* Your goal *
For each line in the data below that has the word "Anwendungsverwaltung", copy that line.

* Data to process *

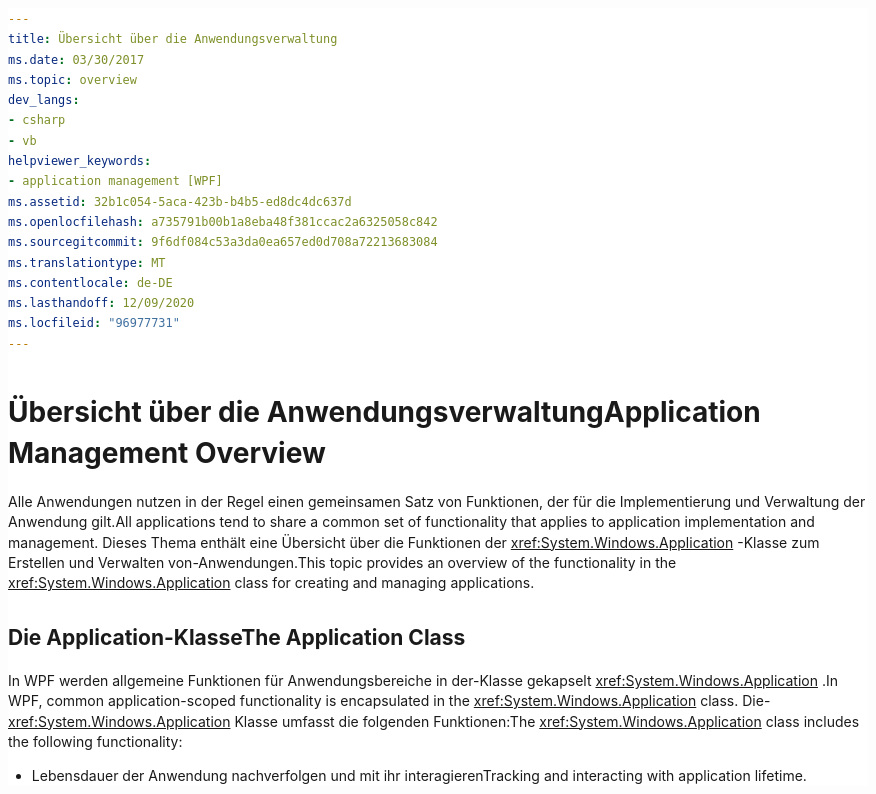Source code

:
 ```yaml
---
title: Übersicht über die Anwendungsverwaltung
ms.date: 03/30/2017
ms.topic: overview
dev_langs:
- csharp
- vb
helpviewer_keywords:
- application management [WPF]
ms.assetid: 32b1c054-5aca-423b-b4b5-ed8dc4dc637d
ms.openlocfilehash: a735791b00b1a8eba48f381ccac2a6325058c842
ms.sourcegitcommit: 9f6df084c53a3da0ea657ed0d708a72213683084
ms.translationtype: MT
ms.contentlocale: de-DE
ms.lasthandoff: 12/09/2020
ms.locfileid: "96977731"
---
```

# <a name="application-management-overview"></a><span data-ttu-id="f17fd-102">Übersicht über die Anwendungsverwaltung</span><span class="sxs-lookup"><span data-stu-id="f17fd-102">Application Management Overview</span></span>

<span data-ttu-id="f17fd-103">Alle Anwendungen nutzen in der Regel einen gemeinsamen Satz von Funktionen, der für die Implementierung und Verwaltung der Anwendung gilt.</span><span class="sxs-lookup"><span data-stu-id="f17fd-103">All applications tend to share a common set of functionality that applies to application implementation and management.</span></span> <span data-ttu-id="f17fd-104">Dieses Thema enthält eine Übersicht über die Funktionen der <xref:System.Windows.Application> -Klasse zum Erstellen und Verwalten von-Anwendungen.</span><span class="sxs-lookup"><span data-stu-id="f17fd-104">This topic provides an overview of the functionality in the <xref:System.Windows.Application> class for creating and managing applications.</span></span>

## <a name="the-application-class"></a><span data-ttu-id="f17fd-105">Die Application-Klasse</span><span class="sxs-lookup"><span data-stu-id="f17fd-105">The Application Class</span></span>

<span data-ttu-id="f17fd-106">In WPF werden allgemeine Funktionen für Anwendungsbereiche in der-Klasse gekapselt <xref:System.Windows.Application> .</span><span class="sxs-lookup"><span data-stu-id="f17fd-106">In WPF, common application-scoped functionality is encapsulated in the <xref:System.Windows.Application> class.</span></span> <span data-ttu-id="f17fd-107">Die- <xref:System.Windows.Application> Klasse umfasst die folgenden Funktionen:</span><span class="sxs-lookup"><span data-stu-id="f17fd-107">The <xref:System.Windows.Application> class includes the following functionality:</span></span>

- <span data-ttu-id="f17fd-108">Lebensdauer der Anwendung nachverfolgen und mit ihr interagieren</span><span class="sxs-lookup"><span data-stu-id="f17fd-108">Tracking and interacting with application lifetime.</span></span>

* Answer section *
title: Übersicht über die Anwendungsverwaltung
# <a name="application-management-overview"></a><span data-ttu-id="f17fd-102">Übersicht über die Anwendungsverwaltung</span><span class="sxs-lookup"><span data-stu-id="f17fd-102">Application Management Overview</span></span>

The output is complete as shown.